The ruling also held that O’Brien Industrial Holdings Inc., which the court found was not a religious company as specified in the ordinance, was not required to provide health care coverage for reproductive services to its employees under the ordinance.

St. Louis Archbishop Robert Carlson speaks at a news conference May 22, 2017, announcing a federal lawsuit to stop a St. Louis ordinance that prohibits discrimination based on “reproductive health decisions.”
St. Louis Archbishop Robert Carlson speaks at a news conference May 22, 2017, announcing a federal lawsuit to stop a St. Louis ordinance that prohibits discrimination based on “reproductive health decisions.” Jim Salter/AP

The Thomas More Society, a Chicago-based religious liberty law firm that represented the plaintiffs, said in a statement that it was “satisfied” with their partial victory in the case.

“This law that claims to protect abortion supporters from discrimination is actually an attempt to suppress the viewpoint of those who believe that abortion is harmful or wrong by making it impossible for them to operate in accordance with their beliefs within the City of St. Louis,” Thomas More Society Special Counsel Sarah Pitlyk said in a statement. “We are especially pleased with the Court’s acknowledgement that there is no evidence whatsoever of the kind of discrimination that this ordinance purports to address, because it exposes the law for the sham that it is.”

St. Louis City Counselor Julian Bush told the St. Louis Post-Dispatch that the decision “has to be studied and absorbed and decisions have to be made about an appeal.” Bush noted that the city would not enforce the ordinance against “similarly situated organizations” to the three plaintiffs, but the ordinance would still apply to companies and organizations that don’t have a religious mission.

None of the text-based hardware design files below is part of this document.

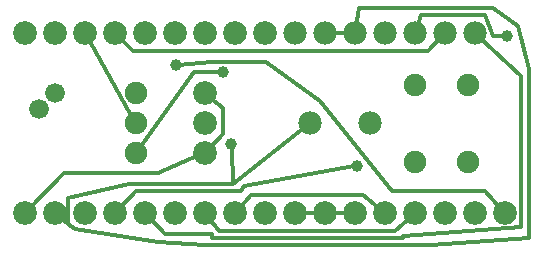
<source format=gtl>
G04 MADE WITH FRITZING*
G04 WWW.FRITZING.ORG*
G04 DOUBLE SIDED*
G04 HOLES PLATED*
G04 CONTOUR ON CENTER OF CONTOUR VECTOR*
%ASAXBY*%
%FSLAX23Y23*%
%MOIN*%
%OFA0B0*%
%SFA1.0B1.0*%
%ADD10C,0.075000*%
%ADD11C,0.079370*%
%ADD12C,0.066000*%
%ADD13C,0.078000*%
%ADD14C,0.039370*%
%ADD15C,0.012000*%
%LNCOPPER1*%
G90*
G70*
G54D10*
X436Y327D03*
X436Y427D03*
X436Y527D03*
G54D11*
X967Y127D03*
X1067Y127D03*
X1167Y127D03*
X1267Y127D03*
X1367Y127D03*
X1467Y127D03*
X1567Y127D03*
X1667Y127D03*
X67Y127D03*
X167Y127D03*
X267Y127D03*
X367Y127D03*
X467Y127D03*
X567Y127D03*
X667Y127D03*
X767Y127D03*
X867Y127D03*
X67Y727D03*
X167Y727D03*
X267Y727D03*
X367Y727D03*
X467Y727D03*
X567Y727D03*
X667Y727D03*
X767Y727D03*
X867Y727D03*
G54D12*
X114Y474D03*
X167Y527D03*
X114Y474D03*
X167Y527D03*
G54D13*
X1017Y427D03*
X1217Y427D03*
X1567Y727D03*
X1467Y727D03*
X1367Y727D03*
X1267Y727D03*
X1167Y727D03*
X1067Y727D03*
X967Y727D03*
G54D10*
X1367Y298D03*
X1367Y554D03*
X1545Y298D03*
X1545Y554D03*
G54D11*
X667Y527D03*
X667Y427D03*
X667Y327D03*
G54D14*
X726Y596D03*
X570Y620D03*
X1173Y284D03*
X1674Y716D03*
X755Y356D03*
G54D15*
X277Y710D02*
X427Y442D01*
D02*
X1252Y140D02*
X1194Y188D01*
D02*
X1353Y114D02*
X1302Y68D01*
D02*
X822Y188D02*
X781Y142D01*
D02*
X1194Y188D02*
X822Y188D01*
D02*
X714Y68D02*
X680Y112D01*
D02*
X1302Y68D02*
X714Y68D01*
D02*
X1454Y713D02*
X1410Y668D01*
D02*
X718Y596D02*
X630Y596D01*
D02*
X426Y668D02*
X381Y713D01*
D02*
X1410Y668D02*
X426Y668D01*
D02*
X630Y596D02*
X446Y341D01*
D02*
X682Y514D02*
X726Y476D01*
D02*
X726Y392D02*
X681Y342D01*
D02*
X726Y476D02*
X726Y392D01*
D02*
X81Y141D02*
X198Y260D01*
D02*
X510Y260D02*
X649Y319D01*
D02*
X198Y260D02*
X510Y260D01*
D02*
X1290Y200D02*
X1050Y500D01*
D02*
X1602Y200D02*
X1290Y200D01*
D02*
X1654Y142D02*
X1602Y200D01*
D02*
X690Y632D02*
X578Y621D01*
D02*
X870Y632D02*
X690Y632D01*
D02*
X1050Y500D02*
X870Y632D01*
D02*
X438Y200D02*
X381Y141D01*
D02*
X786Y200D02*
X438Y200D01*
D02*
X798Y218D02*
X786Y200D01*
D02*
X1165Y283D02*
X798Y218D01*
D02*
X1722Y80D02*
X1326Y50D01*
D02*
X1722Y584D02*
X1722Y80D01*
D02*
X1581Y714D02*
X1722Y584D01*
D02*
X534Y56D02*
X481Y113D01*
D02*
X690Y56D02*
X534Y56D01*
D02*
X690Y44D02*
X690Y56D01*
D02*
X1326Y44D02*
X690Y44D01*
D02*
X1326Y50D02*
X1326Y44D01*
D02*
X1087Y127D02*
X1148Y127D01*
D02*
X987Y127D02*
X1048Y127D01*
D02*
X1373Y745D02*
X1386Y788D01*
D02*
X1148Y727D02*
X1086Y727D01*
D02*
X1002Y415D02*
X762Y224D01*
D02*
X1626Y716D02*
X1666Y716D01*
D02*
X1602Y788D02*
X1626Y716D01*
D02*
X1386Y788D02*
X1602Y788D01*
D02*
X414Y224D02*
X210Y176D01*
D02*
X762Y224D02*
X414Y224D01*
D02*
X234Y74D02*
X510Y32D01*
D02*
X210Y92D02*
X234Y74D01*
D02*
X210Y176D02*
X210Y92D01*
D02*
X1746Y608D02*
X1710Y752D01*
D02*
X1746Y44D02*
X1746Y608D01*
D02*
X1422Y20D02*
X1746Y44D01*
D02*
X666Y20D02*
X1422Y20D01*
D02*
X510Y32D02*
X666Y20D01*
D02*
X1626Y812D02*
X1182Y812D01*
D02*
X1710Y752D02*
X1626Y812D01*
D02*
X1182Y812D02*
X1171Y746D01*
D02*
X756Y348D02*
X762Y224D01*
D02*
X183Y115D02*
X210Y92D01*
G04 End of Copper1*
M02*
</source>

The St. Louis ruling is the latest setback for reproductive rights advocates in Missouri, after a federal appeals court recently upheld the state’s restrictive “TRAP law” that put restrictions on abortion providers. In a subsequent ruling Wednesday, a federal court denied Planned Parenthood’s request to temporarily exempt a Columbia-based clinic from the restrictions, which now leaves the state with only one abortion clinic.

“From the confirmation hearings of Brett Kavanaugh to restrictive laws passed at the state level, to this ruling, it is clear that reproductive health rights are under attack at every level of our government and every branch of our government,” Alderwoman Megan Green, who sponsored the St. Louis ordinance, told the Post-Dispatch.

The court’s decision to partially strike down the St. Louis ordinance also comes amid a nationwide push for “religious liberty,” which the Trump administration has championed in recent months through such actions as forming a “religious liberty task force” at the U.S. Department of Justice and issuing new religious liberty guidance through the Department of Labor. Christian adoption and child welfare agencies have also benefitted from recent state laws that allow discrimination against LGBTQ couples and other potential adoptive and foster care parents, though a proposed federal measure sanctioning the discrimination failed in the U.S. House of Representatives in September.